So, a Republican, a Democrat and an independent walk into the U.S. Senate — and they proposed Thursday giving some new COVID-19 relief to rural areas.

Sen. Mitt Romney, R-Utah, was joined by Sens. Jon Tester, D-Mont., and Angus King, I-Maine, to introduce the Rural Equal Aid Act, another in a series of compromises and proposals that Romney has rolled out in recent weeks as negotiations on pandemic relief have stalled.

In the newest proposal, Romney calls for the same breaks on Rural Development loans from the Agriculture Department as have been offered in previous aid packages for some Small Business Administration loans.

The previous Coronavirus Aid, Relief, and Economic Security Act (CARES Act) required the Small Business Administration to pay the principal, interest and any associated fees on some types of loans for six months to help small businesses to survive the pandemic.
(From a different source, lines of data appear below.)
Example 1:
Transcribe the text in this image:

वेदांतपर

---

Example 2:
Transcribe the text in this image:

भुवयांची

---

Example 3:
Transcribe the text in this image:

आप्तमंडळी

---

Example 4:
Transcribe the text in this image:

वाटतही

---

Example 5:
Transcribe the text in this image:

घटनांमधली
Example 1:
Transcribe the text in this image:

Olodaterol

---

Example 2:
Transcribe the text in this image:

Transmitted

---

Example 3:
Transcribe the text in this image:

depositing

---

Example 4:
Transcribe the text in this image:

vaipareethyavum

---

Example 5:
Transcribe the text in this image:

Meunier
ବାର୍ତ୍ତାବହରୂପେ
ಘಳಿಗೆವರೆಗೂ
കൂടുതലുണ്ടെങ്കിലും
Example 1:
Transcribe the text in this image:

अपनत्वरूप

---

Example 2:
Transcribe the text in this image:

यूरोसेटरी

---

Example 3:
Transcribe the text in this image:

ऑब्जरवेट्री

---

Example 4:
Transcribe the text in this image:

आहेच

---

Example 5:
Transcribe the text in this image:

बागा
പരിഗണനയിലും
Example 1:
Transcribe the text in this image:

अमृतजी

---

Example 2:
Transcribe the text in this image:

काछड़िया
The new bill would require the Agriculture Department to do the same for some Rural Development program loans.

Eligible are loans to public and nonprofit groups for “essential community facilities” such as hospitals, libraries, child care centers and community centers, and public facilities like fire stations or town halls. Also eligible are some loan programs for businesses, cooperatives and nonprofits that seek to develop and expand businesses in rural areas.
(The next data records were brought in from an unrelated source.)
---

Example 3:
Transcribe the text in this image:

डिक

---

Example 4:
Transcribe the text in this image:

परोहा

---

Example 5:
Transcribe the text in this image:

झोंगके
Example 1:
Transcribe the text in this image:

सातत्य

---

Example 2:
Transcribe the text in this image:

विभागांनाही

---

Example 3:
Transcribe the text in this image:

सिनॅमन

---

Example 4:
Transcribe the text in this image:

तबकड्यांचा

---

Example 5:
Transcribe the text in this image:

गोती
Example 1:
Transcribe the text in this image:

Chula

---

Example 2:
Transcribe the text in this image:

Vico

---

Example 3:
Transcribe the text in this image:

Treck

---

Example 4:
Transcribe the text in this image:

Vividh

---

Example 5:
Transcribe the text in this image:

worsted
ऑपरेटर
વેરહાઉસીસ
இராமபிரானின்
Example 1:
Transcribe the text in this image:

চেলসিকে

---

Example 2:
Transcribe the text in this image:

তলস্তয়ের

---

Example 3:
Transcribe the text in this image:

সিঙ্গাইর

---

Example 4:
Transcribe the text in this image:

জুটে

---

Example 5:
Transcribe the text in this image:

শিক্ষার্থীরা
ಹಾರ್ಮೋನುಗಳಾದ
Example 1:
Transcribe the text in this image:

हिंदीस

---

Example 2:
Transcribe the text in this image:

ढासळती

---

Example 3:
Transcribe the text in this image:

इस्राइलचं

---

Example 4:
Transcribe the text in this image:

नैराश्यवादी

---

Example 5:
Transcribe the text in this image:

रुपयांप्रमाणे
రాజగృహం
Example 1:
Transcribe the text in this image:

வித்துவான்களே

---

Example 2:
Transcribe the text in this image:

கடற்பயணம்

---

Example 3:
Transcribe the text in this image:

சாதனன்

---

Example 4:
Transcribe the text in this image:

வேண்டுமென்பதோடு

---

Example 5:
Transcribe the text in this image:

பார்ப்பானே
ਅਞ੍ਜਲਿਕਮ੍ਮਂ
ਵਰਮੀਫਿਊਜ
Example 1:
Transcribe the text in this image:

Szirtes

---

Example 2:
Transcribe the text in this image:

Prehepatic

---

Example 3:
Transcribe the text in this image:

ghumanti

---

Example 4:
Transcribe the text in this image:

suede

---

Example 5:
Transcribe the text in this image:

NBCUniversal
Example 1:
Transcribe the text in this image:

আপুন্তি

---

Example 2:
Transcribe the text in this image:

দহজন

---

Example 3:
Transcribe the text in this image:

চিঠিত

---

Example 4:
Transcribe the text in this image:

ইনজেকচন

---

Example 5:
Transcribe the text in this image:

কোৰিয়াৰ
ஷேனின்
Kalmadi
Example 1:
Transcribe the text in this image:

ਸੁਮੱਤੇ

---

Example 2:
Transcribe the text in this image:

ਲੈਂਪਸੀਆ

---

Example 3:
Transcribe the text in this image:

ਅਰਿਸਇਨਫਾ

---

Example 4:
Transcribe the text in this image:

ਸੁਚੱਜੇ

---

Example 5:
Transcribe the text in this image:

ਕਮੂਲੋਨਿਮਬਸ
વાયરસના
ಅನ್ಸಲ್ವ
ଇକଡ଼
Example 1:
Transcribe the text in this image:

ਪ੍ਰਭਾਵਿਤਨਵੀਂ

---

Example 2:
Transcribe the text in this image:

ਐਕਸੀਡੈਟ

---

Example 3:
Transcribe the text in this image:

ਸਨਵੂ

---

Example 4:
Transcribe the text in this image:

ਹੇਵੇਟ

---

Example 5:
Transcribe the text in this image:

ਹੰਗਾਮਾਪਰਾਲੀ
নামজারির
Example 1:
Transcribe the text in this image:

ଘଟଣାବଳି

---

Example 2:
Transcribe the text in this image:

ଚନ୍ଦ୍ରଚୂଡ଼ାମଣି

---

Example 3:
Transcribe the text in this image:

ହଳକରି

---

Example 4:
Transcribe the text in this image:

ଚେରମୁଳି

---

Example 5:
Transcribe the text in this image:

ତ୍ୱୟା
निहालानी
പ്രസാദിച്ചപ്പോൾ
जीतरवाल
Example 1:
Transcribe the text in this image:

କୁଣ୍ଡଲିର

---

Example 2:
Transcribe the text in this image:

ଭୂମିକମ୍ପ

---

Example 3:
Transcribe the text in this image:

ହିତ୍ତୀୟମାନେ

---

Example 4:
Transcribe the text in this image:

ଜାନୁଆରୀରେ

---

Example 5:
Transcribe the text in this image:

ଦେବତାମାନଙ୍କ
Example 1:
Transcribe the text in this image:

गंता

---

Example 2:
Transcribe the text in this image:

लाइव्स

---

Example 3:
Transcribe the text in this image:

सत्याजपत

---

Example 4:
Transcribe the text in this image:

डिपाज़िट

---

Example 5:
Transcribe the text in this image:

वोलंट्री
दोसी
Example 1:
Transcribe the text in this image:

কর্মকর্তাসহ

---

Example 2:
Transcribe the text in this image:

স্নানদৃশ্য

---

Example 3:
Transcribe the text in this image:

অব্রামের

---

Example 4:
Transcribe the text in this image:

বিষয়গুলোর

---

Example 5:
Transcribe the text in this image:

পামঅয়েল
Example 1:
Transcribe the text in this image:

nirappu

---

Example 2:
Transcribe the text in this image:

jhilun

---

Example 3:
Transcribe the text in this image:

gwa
“Small businesses and community organizations are vital to the health and livelihoods of Utah’s rural communities, and they have faced great hardship over the last several months,” Romney said. “Our legislation will help them receive the support they need to keep their doors open and get through this pandemic.”
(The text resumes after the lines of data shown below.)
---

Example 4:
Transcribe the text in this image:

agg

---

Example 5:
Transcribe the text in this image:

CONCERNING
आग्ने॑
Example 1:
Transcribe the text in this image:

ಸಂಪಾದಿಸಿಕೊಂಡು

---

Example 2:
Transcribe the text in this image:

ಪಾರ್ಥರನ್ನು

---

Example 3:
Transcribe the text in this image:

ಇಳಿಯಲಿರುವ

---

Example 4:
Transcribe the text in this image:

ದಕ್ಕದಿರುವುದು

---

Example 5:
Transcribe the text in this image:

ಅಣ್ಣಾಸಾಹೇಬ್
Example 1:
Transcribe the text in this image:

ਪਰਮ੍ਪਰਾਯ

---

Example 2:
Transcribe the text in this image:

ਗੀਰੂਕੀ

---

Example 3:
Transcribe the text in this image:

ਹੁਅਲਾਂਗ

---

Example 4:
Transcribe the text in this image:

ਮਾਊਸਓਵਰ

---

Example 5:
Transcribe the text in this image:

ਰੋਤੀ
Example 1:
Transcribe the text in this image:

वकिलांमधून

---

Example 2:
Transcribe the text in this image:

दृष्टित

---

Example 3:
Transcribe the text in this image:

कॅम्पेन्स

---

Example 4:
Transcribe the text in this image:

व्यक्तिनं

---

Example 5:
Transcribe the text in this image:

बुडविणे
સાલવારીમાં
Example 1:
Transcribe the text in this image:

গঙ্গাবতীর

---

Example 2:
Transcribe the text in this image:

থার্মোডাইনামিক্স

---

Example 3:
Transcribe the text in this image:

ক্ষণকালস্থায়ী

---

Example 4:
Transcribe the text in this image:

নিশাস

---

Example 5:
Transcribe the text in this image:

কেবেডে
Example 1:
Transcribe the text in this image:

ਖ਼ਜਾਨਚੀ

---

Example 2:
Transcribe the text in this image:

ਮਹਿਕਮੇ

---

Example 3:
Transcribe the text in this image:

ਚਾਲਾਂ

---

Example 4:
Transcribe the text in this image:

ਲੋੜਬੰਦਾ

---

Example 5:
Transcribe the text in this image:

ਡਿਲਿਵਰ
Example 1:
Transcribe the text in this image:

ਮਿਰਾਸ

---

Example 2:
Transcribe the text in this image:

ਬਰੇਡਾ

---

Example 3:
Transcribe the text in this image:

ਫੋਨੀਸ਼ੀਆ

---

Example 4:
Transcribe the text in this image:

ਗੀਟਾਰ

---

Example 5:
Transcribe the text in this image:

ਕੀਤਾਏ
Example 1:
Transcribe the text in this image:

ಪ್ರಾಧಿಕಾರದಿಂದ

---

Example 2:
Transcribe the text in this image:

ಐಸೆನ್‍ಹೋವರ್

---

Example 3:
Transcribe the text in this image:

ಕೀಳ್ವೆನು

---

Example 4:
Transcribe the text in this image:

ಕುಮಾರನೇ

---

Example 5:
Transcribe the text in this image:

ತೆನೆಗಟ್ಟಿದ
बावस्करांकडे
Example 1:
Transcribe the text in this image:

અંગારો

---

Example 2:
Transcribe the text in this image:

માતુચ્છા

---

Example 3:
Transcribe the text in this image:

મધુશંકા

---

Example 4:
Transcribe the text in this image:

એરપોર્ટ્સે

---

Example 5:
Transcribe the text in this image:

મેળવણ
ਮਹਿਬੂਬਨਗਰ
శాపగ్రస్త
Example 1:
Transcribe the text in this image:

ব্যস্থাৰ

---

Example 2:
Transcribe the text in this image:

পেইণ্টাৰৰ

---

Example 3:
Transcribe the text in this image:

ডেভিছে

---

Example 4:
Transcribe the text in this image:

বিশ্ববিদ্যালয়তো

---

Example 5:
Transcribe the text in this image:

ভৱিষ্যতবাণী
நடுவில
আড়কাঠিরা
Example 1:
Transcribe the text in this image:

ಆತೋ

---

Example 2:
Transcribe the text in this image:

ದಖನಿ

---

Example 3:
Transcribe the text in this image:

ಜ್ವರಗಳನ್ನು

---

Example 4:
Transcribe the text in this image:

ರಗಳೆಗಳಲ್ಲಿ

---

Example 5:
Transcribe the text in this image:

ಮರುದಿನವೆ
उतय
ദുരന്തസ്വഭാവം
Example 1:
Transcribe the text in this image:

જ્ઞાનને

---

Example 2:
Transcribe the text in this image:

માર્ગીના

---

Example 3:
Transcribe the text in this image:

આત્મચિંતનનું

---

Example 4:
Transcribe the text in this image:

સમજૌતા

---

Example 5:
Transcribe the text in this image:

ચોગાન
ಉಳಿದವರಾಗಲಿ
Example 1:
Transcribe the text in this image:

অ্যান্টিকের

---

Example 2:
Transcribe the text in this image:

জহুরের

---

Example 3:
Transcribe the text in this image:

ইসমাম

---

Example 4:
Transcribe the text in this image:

Tester added, “This bipartisan legislation will help small businesses and family farms keep the lights on by providing critical resources to communities hit hardest by the pandemic.”

And King said, “As Congress considers the next coronavirus relief package, we should extend these protections to ensure that our rural communities can access the same type of support as the rest of the country.”

Earlier this week, Romney proposed another compromise on how to extend now-expired enhanced unemployment benefits. Last week, he joined another compromise on how big any additional future stimulus checks should be. And he included in the Republican’s main relief proposal legislation to force action he says would help save Social Security and Medicare.